Aku hanya ingin membuktikan pada diriku sendiri bahwa Bella adalah gadis hebat yang bisa membuat dirinya lepas dari gangguan depresinya. Dan aku selalu menyugesti diriku sendiri bahwa aku tidak pernah sakit apapun. Aku sehat dan tidak menderita gangguan jiwa sama sekali. Sekalipun kenyataannya aku adalah orang yang minum berliter-liter Green Tea Latte setiap harinya hanya untuk membuat kebahagian semu yang mungkin sebenarnya tidak pernah muncul.

“Bel, udah selesai?” seorang wanita paruh baya dengan wajah yang hampir sama denganku masuk ke kamar tanpa mengetuk. Aroma Peach dari parfum guilty Gucci seketika menyeruak. Dia tampak lebih muda dari usianya saat rambut panjangnya ia gulung rapi seperti sekarang. “Tirta udah nunggu di bawah tuh.”

“Udah kok. Tinggal nyisir rambut bentar. Mama mau pulang ke Jakarta ya?”
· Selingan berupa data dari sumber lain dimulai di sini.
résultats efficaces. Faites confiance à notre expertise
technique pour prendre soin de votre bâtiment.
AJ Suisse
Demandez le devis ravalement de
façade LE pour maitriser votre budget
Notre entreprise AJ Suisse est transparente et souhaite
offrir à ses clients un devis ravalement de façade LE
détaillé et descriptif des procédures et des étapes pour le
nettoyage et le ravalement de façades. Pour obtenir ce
“O ya hari ini sampai kamis depan mama sama papa mau ke Beijing,” jawabnya santai. Ya. Bagi keluarga kami memang tidak perlu ada pemberitahuan sebelumnya saat kamu akan pergi. Entah itu ke luar negeri atau kemanapun. Kamu hanya perlu menjawab telpon dan mengatakan kamu sedang ada dimana saat ini. Terkadang aku rindu berbicara ‘Hari ini aku pulang malam karena ada acara.’ Sepertinya kalimat itu aku ucapkan terakhir 3 tahun yang lalu, pada kakekku yang sekarang sudah meninggal.

“Gimana skrispsi mu? Kamu bisa lulus cumlaude kan?” tanya mama. Pertanyaan yang sama seperti yang ia ajukan saat terakhir kita bertemu. Aku mengangguk malas. “Kamu jangan terlalu asyik sama teman-teman bandmu itu. Kalau ada yang tanya, jangan lupa bilang aja itu hobi dan fokusmu adalah meneruskan bisnis keluarga.”

“Baiklah,” jawabku sambil meletakkan bando ke kepalaku.

“Jangan sampai lengah. Wartawan selalu memiliki celah. Masih ingat waktu mama ketahuan naik pesawat low budget? Duh… itu benar benar malu-maluin. Kamu harus jaga semuanya ya. Bilang aja kalau perlu uang.”

Aku tersenyum di cermin. Lebih kepada senang melihat rambutku yang terlihat baik hari ini namun, sepertinya mama menganggap itu sebagai jawaban sehingga dia melanjutkan lagi perkataannya,

“Sekali-kali pergilah ke tempat yang sedang banyak dikunjungi orang agar ada berita. Sepertinya instagrammu sekarang ini sedang sepi."

Aku benar-benar sudah lelah menanggapinya.

“Baiklah,” hanya saja, selalu seperti itu jawabanku. Aku adalah seorang Bella yang tidak pernah membantah keinginan ayah dan ibunya. Aku selalu berusaha untuk tidak pernah melakukan kesalahan dan dicap buruk oleh orang lain, sekalipun itu ayah dan ibuku sendiri.

Dan kalian tahu, menjadi seseorang yang baik itu ternyata begitu berat.

“Oke, ma. Aku pergi dulu ya,” kataku sambil mencium pipinya.

Menjadi seorang Salsabella Adiwijaya saja sudah sangat sulit. Bagaimana bisa aku akan menjadi Salsabella Adiwijaya yang baik dan hebat? Hanya saja aku selalu ingin menjadi seperti itu. Dan itulah yang ingin orang lain lihat.

* * *

“Hari ini mau kemana?” tanya Tirta. Dia kali ini tampak lebih tampan dengan kaos jersey warna merah, yang sepertinya ia beli langsung saat melihat pertandingan kesebelasan itu di negaranya.

“Terserah kamu aja. Katanya mau nyobain coffe shop yang baru itu?” tanyaku sambil mengencangkan sabuk pengaman mobil.